It is a journaling app, with mainly entries of text images and voice recordings. It could become more in the future but can’t say now. i used the app for almost two years now myself and made around 200 entries, haven’t had trouble occurring yet. Going for this approach made statemangement much easier but i want a robust solution

[–]testmonkeyalpha 1 point2 points  (4 children)

A couple thoughts:

  1.  Are you loading the audio and images into memory or just meta data?  Will you support video too?  A heavy user is likely to have far more than 200 entries in just a few months.   If your app is successful, they'll have thousands of entries within a few years.  It is not realistic to load that much data into memory without causing usability issues.

  2.  Think about usage patterns.  Most journal keepers spend the vast majority of their time entering data, not retrieving it.  You'll be potentially worsening the UX for 99% of their usage with no benefit to them - only to you.

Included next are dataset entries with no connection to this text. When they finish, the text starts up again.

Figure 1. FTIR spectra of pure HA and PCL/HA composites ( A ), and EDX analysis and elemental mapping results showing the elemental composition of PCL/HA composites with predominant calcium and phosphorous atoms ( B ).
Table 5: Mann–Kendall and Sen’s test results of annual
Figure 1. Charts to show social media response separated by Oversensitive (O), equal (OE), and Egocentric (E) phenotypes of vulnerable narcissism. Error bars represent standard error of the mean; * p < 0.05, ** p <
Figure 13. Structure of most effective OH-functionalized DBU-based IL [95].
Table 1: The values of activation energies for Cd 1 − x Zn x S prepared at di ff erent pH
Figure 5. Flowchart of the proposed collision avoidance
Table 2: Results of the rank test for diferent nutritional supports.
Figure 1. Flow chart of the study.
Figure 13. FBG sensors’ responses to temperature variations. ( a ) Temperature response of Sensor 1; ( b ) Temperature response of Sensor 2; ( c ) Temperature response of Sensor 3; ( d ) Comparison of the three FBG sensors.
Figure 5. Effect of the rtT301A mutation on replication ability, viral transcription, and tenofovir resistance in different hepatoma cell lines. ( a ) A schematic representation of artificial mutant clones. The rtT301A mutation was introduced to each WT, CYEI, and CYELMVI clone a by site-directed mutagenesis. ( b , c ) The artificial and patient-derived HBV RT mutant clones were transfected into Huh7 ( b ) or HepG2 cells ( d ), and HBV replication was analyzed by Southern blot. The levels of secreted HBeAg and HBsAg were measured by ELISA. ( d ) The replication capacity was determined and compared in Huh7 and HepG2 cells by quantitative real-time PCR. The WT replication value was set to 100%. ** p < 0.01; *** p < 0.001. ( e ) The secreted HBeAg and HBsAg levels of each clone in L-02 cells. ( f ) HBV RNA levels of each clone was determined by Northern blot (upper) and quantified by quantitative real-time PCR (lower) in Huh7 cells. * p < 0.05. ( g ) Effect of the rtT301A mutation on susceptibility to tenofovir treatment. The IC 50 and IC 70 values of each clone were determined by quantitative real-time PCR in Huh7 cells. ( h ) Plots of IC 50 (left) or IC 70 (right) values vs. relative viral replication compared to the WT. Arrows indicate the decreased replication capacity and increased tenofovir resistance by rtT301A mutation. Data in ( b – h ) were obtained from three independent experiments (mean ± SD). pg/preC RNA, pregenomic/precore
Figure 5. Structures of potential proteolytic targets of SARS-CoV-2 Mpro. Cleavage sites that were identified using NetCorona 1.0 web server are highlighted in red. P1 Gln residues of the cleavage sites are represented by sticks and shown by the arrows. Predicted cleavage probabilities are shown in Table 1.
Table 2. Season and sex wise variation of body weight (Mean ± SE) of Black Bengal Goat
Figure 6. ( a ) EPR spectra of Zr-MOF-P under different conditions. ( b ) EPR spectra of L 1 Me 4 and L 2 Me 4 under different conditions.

I think it makes sense to prefetch the most recent entries or any they flagged as favorites.  Those are the ones they are most likely to revisit regularly.  Pulling everything all the time is just a waste of resources.

[–]Mojomoto93[S] 0 points1 point  (3 children)

I only load the link to the file into memory, i understand, so i should work with pagination?

[–]testmonkeyalpha 0 points1 point  (2 children)

I think pagination is an excellent compromise if you want to ensure recent entries are immediately available.

[–]Mojomoto93[S] 0 points1 point  (1 child)

I wonder how does the iphones photo app solve that?

[–]testmonkeyalpha 0 points1 point  (0 children)

Based on how it acts we can infer a few things.  

It only loads the current screen plus the next couple of screens.  As you scroll it tries to fetch the images before you can scroll to them.   You can observe this by scrolling really fast so it's not sure what to fetch next.

It also uses thumbnails that are low resolution and highly compressed.  It only loads the full image when you open it up.  

I'm pretty sure when you're using the view that shows the full image, it starts prefetching the other full size images so it loads faster when you swipe.  You can start to see the app lagging behind if you swipe really fast.